As a method actor, Sarah Lee Michaels likes to get inside her characters and explore them. She is getting the opportunity to do just that as she prepares to perform in "Waiting for Philip Glass" at the Darien Library on Oct. 15 and 17.
"What attracted me to method acting versus traditional technique is that, with method acting, you're putting yourself into the role," said Michaels, who attended the North Carolina School of Arts and later trained at the Lee Strasburg Institute in New York City.
A "triple threat" as a singer, actor and dancer, Michaels says she is always working on her craft in a variety of ways. She sang the national anthem at ground zero this Sept. 11, an experience she called "moving."
"Philip Glass" was written by Wendy Wasserstein and is directed by Donna Wyant, a trained method actor herself. Wyant was looking for somebody who knows how to create reality.
"I found that in Sarah," she said. "What's special is that as gifted a person as she is, she's anxious and willing to share her gift."
The play is about a group of people at a dinner party, waiting for the guest of honor.
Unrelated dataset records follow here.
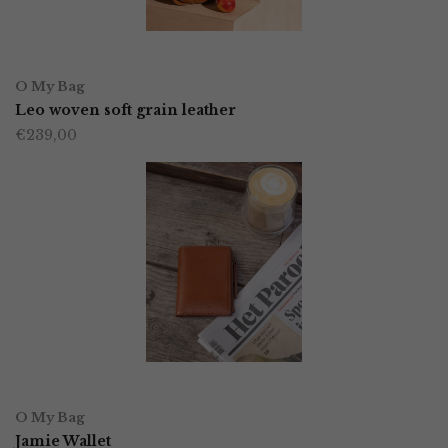
OPTIES SELECTEREN
Dit
O My Bag
product
Leo woven soft grain leather
€
239,00
heeft
meerdere
variaties.
Deze
optie
kan
gekozen
worden
OPTIES SELECTEREN
Dit
op
O My Bag
product
Jamie Wallet
de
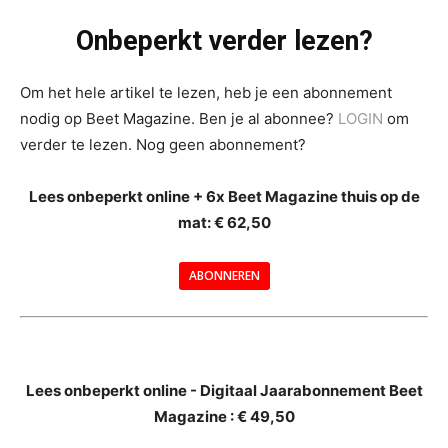
Onbeperkt verder lezen?
Om het hele artikel te lezen, heb je een abonnement
nodig op Beet Magazine. Ben je al abonnee?
LOGIN
om
verder te lezen. Nog geen abonnement?
Lees onbeperkt online + 6x Beet Magazine thuis op de
mat: € 62,50
ABONNEREN
--
Lees onbeperkt online - Digitaal Jaarabonnement Beet
Magazine : € 49,50
---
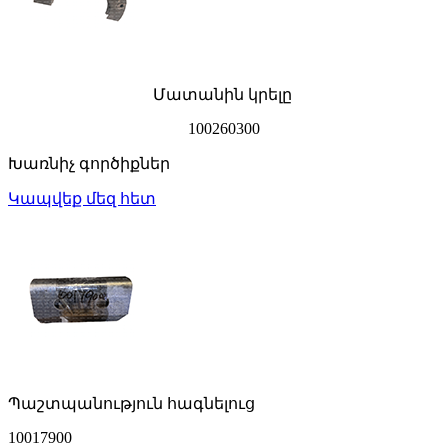
Մատանին կրելը
100260300
Խառնիչ գործիքներ
Կապվեք մեզ հետ
Պաշտպանություն հագնելուց
10017900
The story deals with their examination of their lives and the realization of their own unhappiness. "It's a comedy, but there are so many underlying themes," said Michaels.
She was attracted to the play and the character of Holden after reading the script. " I thought it was extremely poignant," she said.
Michaels says her favorite part of the play experience has been work-shopping the characters, an exercise in which the actors have unscripted interactions with one another while in character. She says it helps to better understand the characters and their relationships. "It helps you create the character. It's like improv and scripted, meeting halfway," Michaels says.